<<<<

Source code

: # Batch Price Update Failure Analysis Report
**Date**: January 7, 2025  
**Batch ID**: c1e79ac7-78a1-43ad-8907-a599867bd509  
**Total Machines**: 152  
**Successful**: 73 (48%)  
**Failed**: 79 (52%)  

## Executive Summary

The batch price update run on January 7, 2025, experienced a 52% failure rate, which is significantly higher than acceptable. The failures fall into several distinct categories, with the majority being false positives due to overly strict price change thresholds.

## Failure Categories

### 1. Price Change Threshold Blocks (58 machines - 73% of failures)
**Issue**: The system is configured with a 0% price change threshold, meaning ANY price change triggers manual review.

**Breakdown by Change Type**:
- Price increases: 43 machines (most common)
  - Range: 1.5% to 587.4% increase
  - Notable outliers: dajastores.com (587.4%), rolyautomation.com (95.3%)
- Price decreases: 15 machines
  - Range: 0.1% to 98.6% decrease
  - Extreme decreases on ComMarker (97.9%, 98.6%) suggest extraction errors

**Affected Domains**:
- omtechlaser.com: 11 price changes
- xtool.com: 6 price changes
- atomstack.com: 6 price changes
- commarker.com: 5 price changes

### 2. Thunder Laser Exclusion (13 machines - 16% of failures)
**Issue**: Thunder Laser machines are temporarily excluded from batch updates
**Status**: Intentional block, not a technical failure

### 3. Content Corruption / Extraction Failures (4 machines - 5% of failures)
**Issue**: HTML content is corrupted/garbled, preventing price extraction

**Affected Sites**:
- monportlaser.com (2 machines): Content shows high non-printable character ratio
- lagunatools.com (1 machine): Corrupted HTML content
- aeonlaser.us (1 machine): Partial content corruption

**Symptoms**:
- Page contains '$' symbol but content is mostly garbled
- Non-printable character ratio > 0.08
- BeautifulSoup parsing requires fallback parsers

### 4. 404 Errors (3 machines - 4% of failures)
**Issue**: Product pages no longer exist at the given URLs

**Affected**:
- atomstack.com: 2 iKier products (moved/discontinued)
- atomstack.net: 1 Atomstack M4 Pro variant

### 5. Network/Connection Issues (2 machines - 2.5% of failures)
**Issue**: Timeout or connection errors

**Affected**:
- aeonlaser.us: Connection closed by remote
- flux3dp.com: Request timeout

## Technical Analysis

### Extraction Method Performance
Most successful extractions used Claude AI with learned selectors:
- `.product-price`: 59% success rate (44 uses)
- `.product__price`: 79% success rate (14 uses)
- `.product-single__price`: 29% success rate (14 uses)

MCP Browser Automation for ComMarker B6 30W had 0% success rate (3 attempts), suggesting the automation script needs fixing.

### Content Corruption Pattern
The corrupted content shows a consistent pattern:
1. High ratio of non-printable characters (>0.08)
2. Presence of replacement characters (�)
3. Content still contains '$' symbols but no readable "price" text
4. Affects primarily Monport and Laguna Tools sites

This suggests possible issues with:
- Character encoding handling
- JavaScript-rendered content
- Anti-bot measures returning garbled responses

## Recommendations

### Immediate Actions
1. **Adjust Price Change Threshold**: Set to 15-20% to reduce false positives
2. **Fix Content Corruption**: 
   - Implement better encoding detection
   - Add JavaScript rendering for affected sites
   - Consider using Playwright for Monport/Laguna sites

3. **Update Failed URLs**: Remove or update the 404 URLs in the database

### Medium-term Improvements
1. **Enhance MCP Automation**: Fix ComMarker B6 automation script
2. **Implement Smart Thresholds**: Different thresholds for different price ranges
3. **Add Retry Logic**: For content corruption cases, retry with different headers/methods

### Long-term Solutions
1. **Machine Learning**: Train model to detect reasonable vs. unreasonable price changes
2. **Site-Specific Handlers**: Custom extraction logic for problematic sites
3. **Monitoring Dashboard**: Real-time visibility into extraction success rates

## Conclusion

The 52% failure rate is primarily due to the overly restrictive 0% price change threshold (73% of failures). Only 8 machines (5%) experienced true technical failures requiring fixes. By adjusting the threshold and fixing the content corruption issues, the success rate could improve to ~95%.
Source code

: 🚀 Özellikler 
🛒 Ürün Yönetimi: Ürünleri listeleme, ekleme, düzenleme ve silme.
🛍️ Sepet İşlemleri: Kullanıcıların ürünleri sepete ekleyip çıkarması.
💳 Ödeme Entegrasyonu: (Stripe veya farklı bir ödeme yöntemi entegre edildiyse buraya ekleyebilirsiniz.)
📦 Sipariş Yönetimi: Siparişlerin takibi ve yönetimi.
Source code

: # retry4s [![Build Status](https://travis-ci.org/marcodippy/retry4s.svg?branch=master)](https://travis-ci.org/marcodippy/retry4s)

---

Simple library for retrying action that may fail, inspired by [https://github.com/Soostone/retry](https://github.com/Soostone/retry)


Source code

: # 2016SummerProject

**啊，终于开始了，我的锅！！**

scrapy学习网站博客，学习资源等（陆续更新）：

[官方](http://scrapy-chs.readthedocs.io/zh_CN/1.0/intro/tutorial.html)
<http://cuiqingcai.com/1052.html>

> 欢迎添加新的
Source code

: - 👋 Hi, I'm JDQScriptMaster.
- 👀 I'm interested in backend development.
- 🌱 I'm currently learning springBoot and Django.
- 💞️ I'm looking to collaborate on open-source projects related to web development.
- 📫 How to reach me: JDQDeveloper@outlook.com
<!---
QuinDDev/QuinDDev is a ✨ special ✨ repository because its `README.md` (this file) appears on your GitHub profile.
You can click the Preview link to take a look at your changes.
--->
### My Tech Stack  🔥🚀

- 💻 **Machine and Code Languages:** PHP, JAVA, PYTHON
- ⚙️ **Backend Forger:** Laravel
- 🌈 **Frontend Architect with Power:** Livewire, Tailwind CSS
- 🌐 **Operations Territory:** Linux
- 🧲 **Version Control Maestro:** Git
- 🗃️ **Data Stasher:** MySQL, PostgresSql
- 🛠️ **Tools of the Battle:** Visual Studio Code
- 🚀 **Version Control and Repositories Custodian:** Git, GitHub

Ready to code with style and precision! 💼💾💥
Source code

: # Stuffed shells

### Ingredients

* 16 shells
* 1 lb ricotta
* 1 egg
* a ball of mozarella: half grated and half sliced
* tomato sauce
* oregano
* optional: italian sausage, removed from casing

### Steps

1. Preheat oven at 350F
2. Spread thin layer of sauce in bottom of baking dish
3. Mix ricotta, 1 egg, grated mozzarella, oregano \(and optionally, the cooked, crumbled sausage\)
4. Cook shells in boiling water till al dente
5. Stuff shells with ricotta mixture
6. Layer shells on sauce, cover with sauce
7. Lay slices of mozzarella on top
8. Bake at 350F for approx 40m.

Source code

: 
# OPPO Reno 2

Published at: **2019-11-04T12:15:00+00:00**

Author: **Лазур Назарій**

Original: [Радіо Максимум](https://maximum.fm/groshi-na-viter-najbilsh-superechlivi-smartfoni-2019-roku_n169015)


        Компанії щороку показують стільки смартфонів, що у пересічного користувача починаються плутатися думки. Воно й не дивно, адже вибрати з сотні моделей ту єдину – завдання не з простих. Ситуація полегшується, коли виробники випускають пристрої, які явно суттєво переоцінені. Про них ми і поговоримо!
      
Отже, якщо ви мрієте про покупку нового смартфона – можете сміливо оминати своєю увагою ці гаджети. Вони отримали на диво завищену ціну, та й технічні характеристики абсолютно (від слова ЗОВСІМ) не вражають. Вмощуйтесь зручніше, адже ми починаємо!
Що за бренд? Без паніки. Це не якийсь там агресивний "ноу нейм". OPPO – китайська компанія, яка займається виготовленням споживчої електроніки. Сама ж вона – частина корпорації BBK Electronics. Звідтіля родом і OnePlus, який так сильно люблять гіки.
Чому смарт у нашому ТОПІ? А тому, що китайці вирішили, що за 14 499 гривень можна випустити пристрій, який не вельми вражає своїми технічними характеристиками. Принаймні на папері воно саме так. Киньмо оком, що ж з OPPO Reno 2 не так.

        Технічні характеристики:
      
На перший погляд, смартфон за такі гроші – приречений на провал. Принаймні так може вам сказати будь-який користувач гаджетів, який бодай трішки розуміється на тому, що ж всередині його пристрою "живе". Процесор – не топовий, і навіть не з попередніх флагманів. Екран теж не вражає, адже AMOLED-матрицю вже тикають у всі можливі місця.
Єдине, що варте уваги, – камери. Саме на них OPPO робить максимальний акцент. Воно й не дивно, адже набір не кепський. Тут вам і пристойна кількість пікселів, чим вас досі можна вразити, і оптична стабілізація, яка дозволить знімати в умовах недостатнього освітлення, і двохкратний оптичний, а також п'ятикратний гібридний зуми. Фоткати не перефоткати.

>>>>

**Required action:** Rewrite the listing from its first line through the line containing "## Executive Summary", inclusive, with "Failed" changed to "Unsuccessful" and nothing else altered. Give only those lines.

**Response to this task:**
Source code

: # Batch Price Update Failure Analysis Report
**Date**: January 7, 2025  
**Batch ID**: c1e79ac7-78a1-43ad-8907-a599867bd509  
**Total Machines**: 152  
**Successful**: 73 (48%)  
**Unsuccessful**: 79 (52%)  

## Executive Summary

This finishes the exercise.